### Information
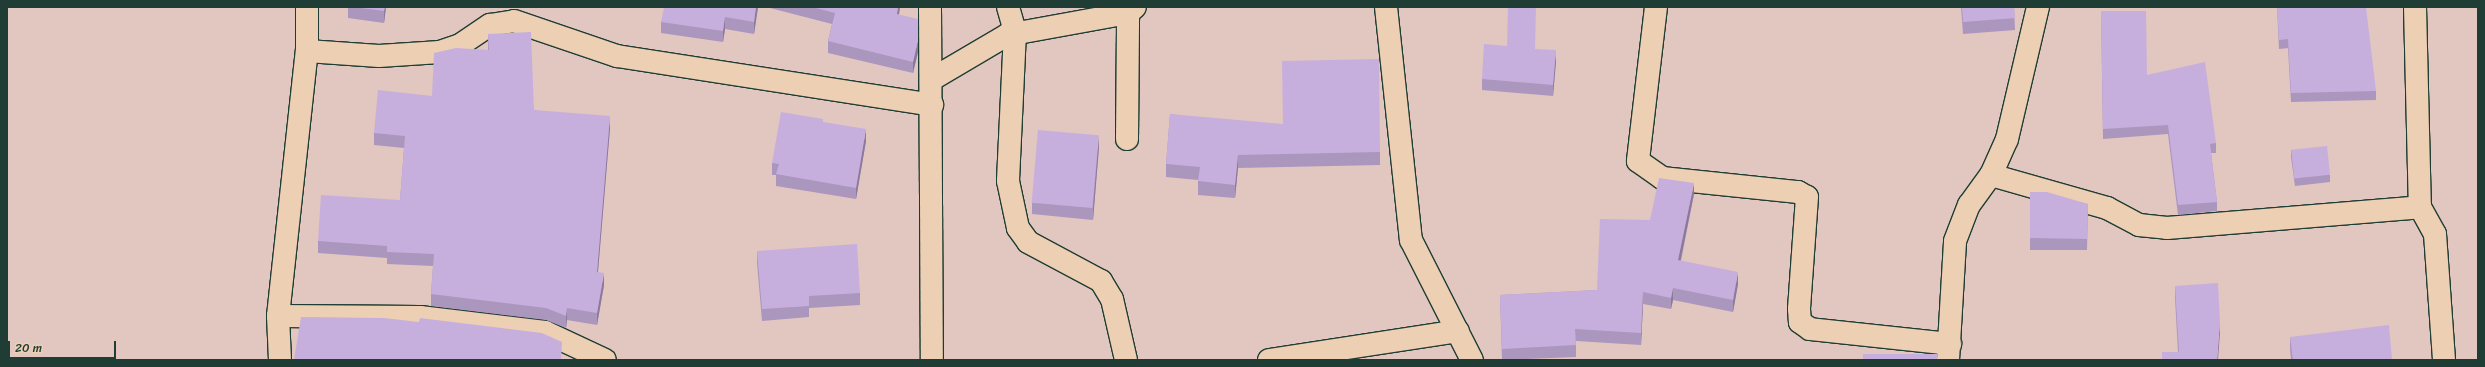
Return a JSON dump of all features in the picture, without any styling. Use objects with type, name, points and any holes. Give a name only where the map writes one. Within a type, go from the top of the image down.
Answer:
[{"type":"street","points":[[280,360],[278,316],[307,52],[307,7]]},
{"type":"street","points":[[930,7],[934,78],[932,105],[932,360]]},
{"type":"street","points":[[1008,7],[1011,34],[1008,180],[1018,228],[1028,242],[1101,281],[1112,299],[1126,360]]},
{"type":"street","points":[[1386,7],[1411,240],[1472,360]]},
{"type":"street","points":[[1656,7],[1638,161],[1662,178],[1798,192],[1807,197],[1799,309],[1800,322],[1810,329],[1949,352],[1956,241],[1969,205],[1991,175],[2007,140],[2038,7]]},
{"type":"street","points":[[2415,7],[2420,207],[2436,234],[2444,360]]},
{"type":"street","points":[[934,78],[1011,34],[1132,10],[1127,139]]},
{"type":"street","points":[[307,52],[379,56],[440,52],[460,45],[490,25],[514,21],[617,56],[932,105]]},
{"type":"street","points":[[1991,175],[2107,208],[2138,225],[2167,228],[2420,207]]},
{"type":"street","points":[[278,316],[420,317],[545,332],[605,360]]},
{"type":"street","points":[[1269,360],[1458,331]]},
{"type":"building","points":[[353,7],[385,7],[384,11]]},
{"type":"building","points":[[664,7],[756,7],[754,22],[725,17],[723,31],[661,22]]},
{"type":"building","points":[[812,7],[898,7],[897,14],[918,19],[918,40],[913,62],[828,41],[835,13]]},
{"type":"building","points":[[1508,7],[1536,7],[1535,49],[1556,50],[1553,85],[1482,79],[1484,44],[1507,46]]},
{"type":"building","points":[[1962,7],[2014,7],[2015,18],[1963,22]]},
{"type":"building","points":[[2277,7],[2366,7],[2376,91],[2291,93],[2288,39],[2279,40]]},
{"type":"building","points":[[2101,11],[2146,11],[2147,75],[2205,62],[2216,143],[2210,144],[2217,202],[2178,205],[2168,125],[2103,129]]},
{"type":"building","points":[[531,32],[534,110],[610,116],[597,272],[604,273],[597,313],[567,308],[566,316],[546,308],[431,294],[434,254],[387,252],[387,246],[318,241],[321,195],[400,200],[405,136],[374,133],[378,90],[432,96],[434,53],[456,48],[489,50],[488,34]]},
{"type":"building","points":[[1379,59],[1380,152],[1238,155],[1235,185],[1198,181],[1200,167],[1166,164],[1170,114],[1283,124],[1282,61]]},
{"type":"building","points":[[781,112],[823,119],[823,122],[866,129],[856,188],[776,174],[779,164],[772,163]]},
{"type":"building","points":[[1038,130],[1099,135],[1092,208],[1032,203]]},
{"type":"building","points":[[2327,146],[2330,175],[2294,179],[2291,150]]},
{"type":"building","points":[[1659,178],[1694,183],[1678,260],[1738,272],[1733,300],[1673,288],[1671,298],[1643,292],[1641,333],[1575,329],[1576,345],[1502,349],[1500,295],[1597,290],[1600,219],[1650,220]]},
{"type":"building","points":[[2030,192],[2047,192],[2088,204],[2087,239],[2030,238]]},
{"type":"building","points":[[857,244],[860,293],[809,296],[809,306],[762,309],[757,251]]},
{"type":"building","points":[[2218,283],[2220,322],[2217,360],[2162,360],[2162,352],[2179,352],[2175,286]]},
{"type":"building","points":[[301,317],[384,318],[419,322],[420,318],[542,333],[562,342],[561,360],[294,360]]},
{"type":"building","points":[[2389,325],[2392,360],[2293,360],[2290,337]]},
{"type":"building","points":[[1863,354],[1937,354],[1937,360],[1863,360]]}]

### Assigned task
Except for the pictures, the whole listing above should be transcribed exactly.

### Response
Return a JSON dump of all features in the picture, without any styling. Use objects with type, name, points and any holes. Give a name only where the map writes one. Within a type, go from the top of the image down.
Answer:
[{"type":"street","points":[[280,360],[278,316],[307,52],[307,7]]},
{"type":"street","points":[[930,7],[934,78],[932,105],[932,360]]},
{"type":"street","points":[[1008,7],[1011,34],[1008,180],[1018,228],[1028,242],[1101,281],[1112,299],[1126,360]]},
{"type":"street","points":[[1386,7],[1411,240],[1472,360]]},
{"type":"street","points":[[1656,7],[1638,161],[1662,178],[1798,192],[1807,197],[1799,309],[1800,322],[1810,329],[1949,352],[1956,241],[1969,205],[1991,175],[2007,140],[2038,7]]},
{"type":"street","points":[[2415,7],[2420,207],[2436,234],[2444,360]]},
{"type":"street","points":[[934,78],[1011,34],[1132,10],[1127,139]]},
{"type":"street","points":[[307,52],[379,56],[440,52],[460,45],[490,25],[514,21],[617,56],[932,105]]},
{"type":"street","points":[[1991,175],[2107,208],[2138,225],[2167,228],[2420,207]]},
{"type":"street","points":[[278,316],[420,317],[545,332],[605,360]]},
{"type":"street","points":[[1269,360],[1458,331]]},
{"type":"building","points":[[353,7],[385,7],[384,11]]},
{"type":"building","points":[[664,7],[756,7],[754,22],[725,17],[723,31],[661,22]]},
{"type":"building","points":[[812,7],[898,7],[897,14],[918,19],[918,40],[913,62],[828,41],[835,13]]},
{"type":"building","points":[[1508,7],[1536,7],[1535,49],[1556,50],[1553,85],[1482,79],[1484,44],[1507,46]]},
{"type":"building","points":[[1962,7],[2014,7],[2015,18],[1963,22]]},
{"type":"building","points":[[2277,7],[2366,7],[2376,91],[2291,93],[2288,39],[2279,40]]},
{"type":"building","points":[[2101,11],[2146,11],[2147,75],[2205,62],[2216,143],[2210,144],[2217,202],[2178,205],[2168,125],[2103,129]]},
{"type":"building","points":[[531,32],[534,110],[610,116],[597,272],[604,273],[597,313],[567,308],[566,316],[546,308],[431,294],[434,254],[387,252],[387,246],[318,241],[321,195],[400,200],[405,136],[374,133],[378,90],[432,96],[434,53],[456,48],[489,50],[488,34]]},
{"type":"building","points":[[1379,59],[1380,152],[1238,155],[1235,185],[1198,181],[1200,167],[1166,164],[1170,114],[1283,124],[1282,61]]},
{"type":"building","points":[[781,112],[823,119],[823,122],[866,129],[856,188],[776,174],[779,164],[772,163]]},
{"type":"building","points":[[1038,130],[1099,135],[1092,208],[1032,203]]},
{"type":"building","points":[[2327,146],[2330,175],[2294,179],[2291,150]]},
{"type":"building","points":[[1659,178],[1694,183],[1678,260],[1738,272],[1733,300],[1673,288],[1671,298],[1643,292],[1641,333],[1575,329],[1576,345],[1502,349],[1500,295],[1597,290],[1600,219],[1650,220]]},
{"type":"building","points":[[2030,192],[2047,192],[2088,204],[2087,239],[2030,238]]},
{"type":"building","points":[[857,244],[860,293],[809,296],[809,306],[762,309],[757,251]]},
{"type":"building","points":[[2218,283],[2220,322],[2217,360],[2162,360],[2162,352],[2179,352],[2175,286]]},
{"type":"building","points":[[301,317],[384,318],[419,322],[420,318],[542,333],[562,342],[561,360],[294,360]]},
{"type":"building","points":[[2389,325],[2392,360],[2293,360],[2290,337]]},
{"type":"building","points":[[1863,354],[1937,354],[1937,360],[1863,360]]}]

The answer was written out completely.